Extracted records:

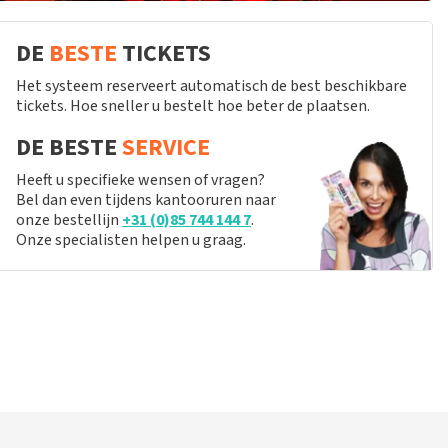
DE
BESTE
TICKETS
Het systeem reserveert automatisch de best beschikbare
tickets. Hoe sneller u bestelt hoe beter de plaatsen.
DE BESTE
SERVICE
Heeft u specifieke wensen of vragen?
Bel dan even tijdens kantooruren naar
onze bestellijn
+31 (0)85 744 144 7
.
Onze specialisten helpen u graag.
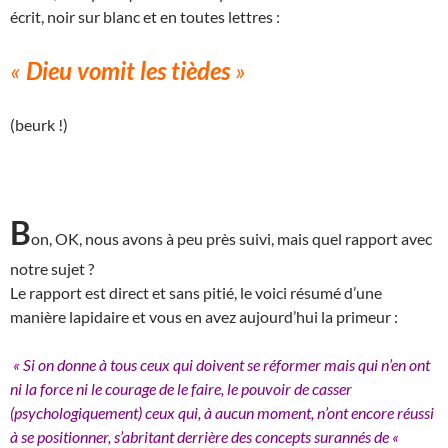
écrit, noir sur blanc et en toutes lettres :
«
Dieu vomit les tièdes
»
(beurk !)
B
on, OK, nous avons à peu près suivi, mais quel rapport avec
notre sujet ?
Le rapport est direct et sans pitié, le voici résumé d’une
manière lapidaire et vous en avez aujourd’hui la primeur :
« Si on donne à tous ceux qui doivent se réformer mais qui n’en ont
ni la force ni le courage de le faire, le pouvoir de casser
(psychologiquement) ceux qui, à aucun moment, n’ont encore réussi
à se positionner, s’abritant derrière des concepts surannés de «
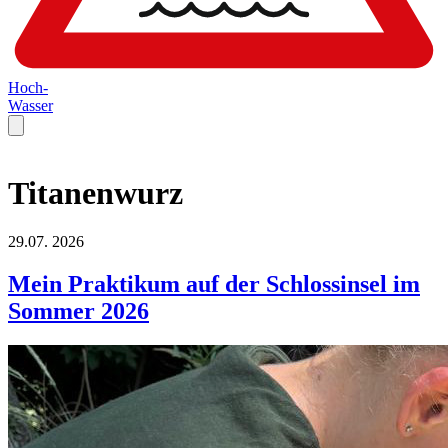
Hoch-
Wasser
Titanenwurz
29.07.
2026
Mein Praktikum auf der Schlossinsel im
Sommer 2026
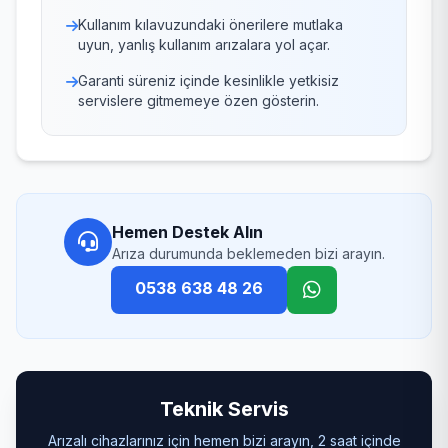
Kullanım kılavuzundaki önerilere mutlaka
uyun, yanlış kullanım arızalara yol açar.
Garanti süreniz içinde kesinlikle yetkisiz
servislere gitmemeye özen gösterin.
Hemen Destek Alın
Arıza durumunda beklemeden bizi arayın.
0538 638 48 26
Teknik Servis
Arızalı cihazlarınız için hemen bizi arayın, 2 saat içinde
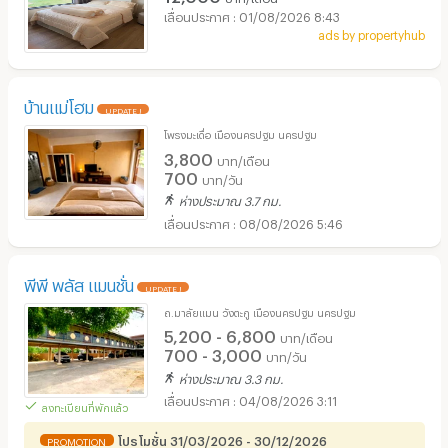
01/08/2026 8:43
ads by propertyhub
บ้านแม่โฮม
UPDATE !
โพรงมะเดื่อ เมืองนครปฐม นครปฐม
3,800
บาท/เดือน
700
บาท/วัน
ห่างประมาณ 3.7 กม.
08/08/2026 5:46
พีพี พลัส แมนชั่น
UPDATE !
ถ.มาลัยแมน วังตะกู เมืองนครปฐม นครปฐม
5,200 - 6,800
บาท/เดือน
700 - 3,000
บาท/วัน
ห่างประมาณ 3.3 กม.
04/08/2026 3:11
ลงทะเบียนที่พักแล้ว
โปรโมชั่น 31/03/2026 - 30/12/2026
PROMOTION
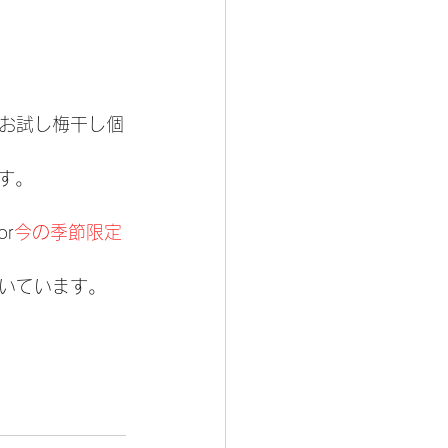
お試し梅干し個
す。
or
今の季節限定
いています。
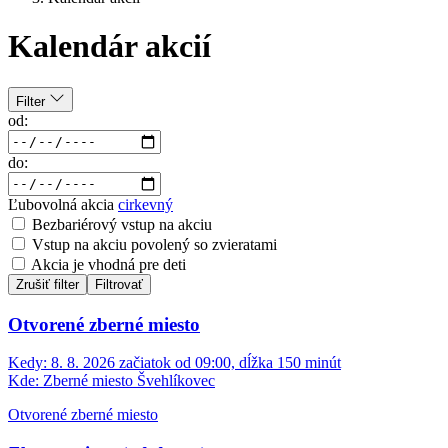
Kalendár akcií
Filter
od:
do:
Ľubovolná akcia
cirkevný
Bezbariérový vstup na akciu
Vstup na akciu povolený so zvieratami
Akcia je vhodná pre deti
Zrušiť filter
Filtrovať
Otvorené zberné miesto
Kedy:
8. 8. 2026 začiatok od 09:00, dĺžka 150 minút
Kde:
Zberné miesto Švehlíkovec
Otvorené zberné miesto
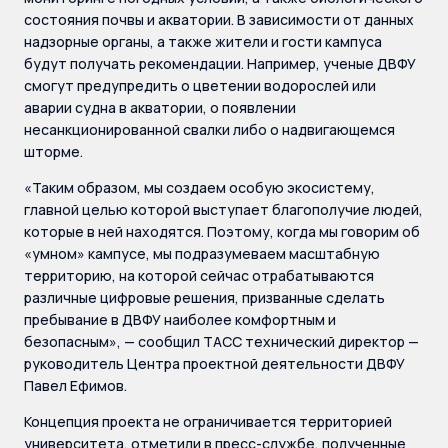
состояния почвы и акватории. В зависимости от данных
надзорные органы, а также жители и гости кампуса
будут получать рекомендации. Например, ученые ДВФУ
смогут предупредить о цветении водорослей или
аварии судна в акватории, о появлении
несанкционированной свалки либо о надвигающемся
шторме.
«Таким образом, мы создаем особую экосистему,
главной целью которой выступает благополучие людей,
которые в ней находятся. Поэтому, когда мы говорим об
«умном» кампусе, мы подразумеваем масштабную
территорию, на которой сейчас отрабатываются
различные цифровые решения, призванные сделать
пребывание в ДВФУ наиболее комфортным и
безопасным», — сообщил ТАСС технический директор —
руководитель Центра проектной деятельности ДВФУ
Павел Ефимов.
Концепция проекта не ограничивается территорией
университета, отметили в пресс-службе, полученные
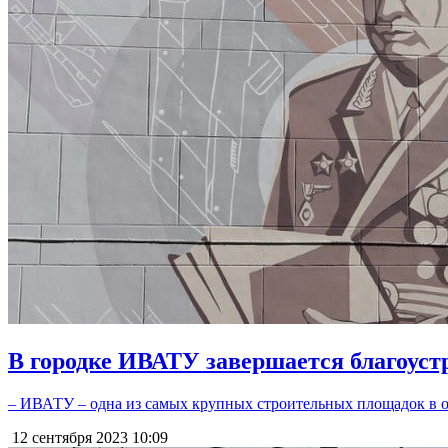
В городке ИВАТУ завершается благоуст
– ИВАТУ – одна из самых крупных строительных площадок в об
12 сентября 2023
10:09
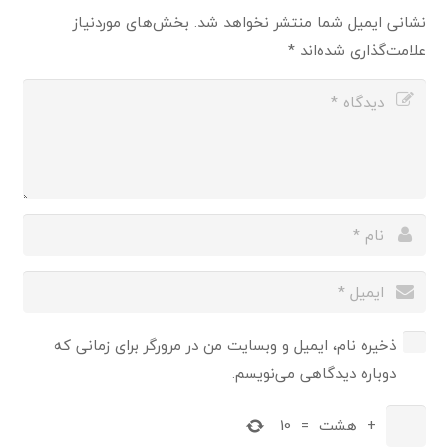
نشانی ایمیل شما منتشر نخواهد شد.
بخش‌های موردنیاز
علامت‌گذاری شده‌اند
*
ذخیره نام، ایمیل و وبسایت من در مرورگر برای زمانی که
دوباره دیدگاهی می‌نویسم.
+
هشت
=
10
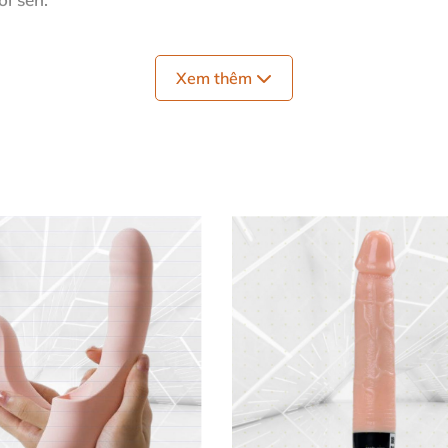
ng
. ⚖️
Xem thêm
út
của
vibrator thỏ đa tốc độ
, vượt trội so
với
các sản phẩ
ớc ấm
và xà phòng dịu nhẹ trước khi dùng
. Thoa
dầu bôi 
.
Gel bôi trơn universal
hoặc dành
riêng vùng kín giúp
mọ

Problem requirements>
Format every line of text in the material as a JSON array of strings, one string per line, with blank lines omitted. Exclude the pictures from the output.

Finished exercise>
[
  "DE",
  "BESTE",
  "TICKETS",
  "Het systeem reserveert automatisch de best beschikbare",
  "tickets. Hoe sneller u bestelt hoe beter de plaatsen.",
  "DE BESTE",
  "SERVICE",
  "Heeft u specifieke wensen of vragen?",
  "Bel dan even tijdens kantooruren naar",
  "onze bestellijn",
  "+31 (0)85 744 144 7",
  ".",
  "Onze specialisten helpen u graag.",
  "écrit, noir sur blanc et en toutes lettres :",
  "«",
  "Dieu vomit les tièdes",
  "»",
  "(beurk !)",
  "B",
  "on, OK, nous avons à peu près suivi, mais quel rapport avec",
  "notre sujet ?",
  "Le rapport est direct et sans pitié, le voici résumé d’une",
  "manière lapidaire et vous en avez aujourd’hui la primeur :",
  "« Si on donne à tous ceux qui doivent se réformer mais qui n’en ont",
  "ni la force ni le courage de le faire, le pouvoir de casser",
  "(psychologiquement) ceux qui, à aucun moment, n’ont encore réussi",
  "à se positionner, s’abritant derrière des concepts surannés de «",
  "Hoch-",
  "Wasser",
  "Titanenwurz",
  "29.07.",
  "2026",
  "Mein Praktikum auf der Schlossinsel im",
  "Sommer 2026",
  "Kullanım kılavuzundaki önerilere mutlaka",
  "uyun, yanlış kullanım arızalara yol açar.",
  "Garanti süreniz içinde kesinlikle yetkisiz",
  "servislere gitmemeye özen gösterin.",
  "Hemen Destek Alın",
  "Arıza durumunda beklemeden bizi arayın.",
  "0538 638 48 26",
  "Teknik Servis",
  "Arızalı cihazlarınız için hemen bizi arayın, 2 saat içinde",
  "01/08/2026 8:43",
  "ads by propertyhub",
  "บ้านแม่โฮม",
  "UPDATE !",
  "โพรงมะเดื่อ เมืองนครปฐม นครปฐม",
  "3,800",
  "บาท/เดือน",
  "700",
  "บาท/วัน",
  "ห่างประมาณ 3.7 กม.",
  "08/08/2026 5:46",
  "พีพี พลัส แมนชั่น",
  "UPDATE !",
  "ถ.มาลัยแมน วังตะกู เมืองนครปฐม นครปฐม",
  "5,200 - 6,800",
  "บาท/เดือน",
  "700 - 3,000",
  "บาท/วัน",
  "ห่างประมาณ 3.3 กม.",
  "04/08/2026 3:11",
  "ลงทะเบียนที่พักแล้ว",
  "โปรโมชั่น 31/03/2026 - 30/12/2026",
  "PROMOTION",
  "お試し梅干し個",
  "す。",
  "or",
  "今の季節限定",
  "いています。",
  "Kalendár akcií",
  "Filter",
  "od:",
  "do:",
  "Ľubovolná akcia",
  "cirkevný",
  "Bezbariérový vstup na akciu",
  "Vstup na akciu povolený so zvieratami",
  "Akcia je vhodná pre deti",
  "Zrušiť filter",
  "Filtrovať",
  "Otvorené zberné miesto",
  "Kedy:",
  "8. 8. 2026 začiatok od 09:00, dĺžka 150 minút",
  "Kde:",
  "Zberné miesto Švehlíkovec",
  "Otvorené zberné miesto",
  "состояния почвы и акватории. В зависимости от данных",
  "надзорные органы, а также жители и гости кампуса",
  "будут получать рекомендации. Например, ученые ДВФУ",
  "смогут предупредить о цветении водорослей или",
  "аварии судна в акватории, о появлении",
  "несанкционированной свалки либо о надвигающемся",
  "шторме.",
  "«Таким образом, мы создаем особую экосистему,",
  "главной целью которой выступает благополучие людей,",
  "которые в ней находятся. Поэтому, когда мы говорим об",
  "«умном» кампусе, мы подразумеваем масштабную",
  "территорию, на которой сейчас отрабатываются",
  "различные цифровые решения, призванные сделать",
  "пребывание в ДВФУ наиболее комфортным и",
  "безопасным», — сообщил ТАСС технический директор —",
  "руководитель Центра проектной деятельности ДВФУ",
  "Павел Ефимов.",
  "Концепция проекта не ограничивается территорией",
  "университета, отметили в пресс-службе, полученные",
  "В городке ИВАТУ завершается благоуст",
  "– ИВАТУ – одна из самых крупных строительных площадок в об",
  "12 сентября 2023",
  "10:09",
  "نشانی ایمیل شما منتشر نخواهد شد.",
  "بخش‌های موردنیاز",
  "علامت‌گذاری شده‌اند",
  "*",
  "ذخیره نام، ایمیل و وبسایت من در مرورگر برای زمانی که",
  "دوباره دیدگاهی می‌نویسم.",
  "+",
  "هشت",
  "=",
  "10",
  "ng",
  ". ⚖️",
  "Xem thêm",
  "út",
  "của",
  "vibrator thỏ đa tốc độ",
  ", vượt trội so",
  "với",
  "các sản phẩ",
  "ớc ấm",
  "và xà phòng dịu nhẹ trước khi dùng",
  ". Thoa",
  "dầu bôi ",
  ".",
  "Gel bôi trơn universal",
  "hoặc dành",
  "riêng vùng kín giúp",
  "mọ"
]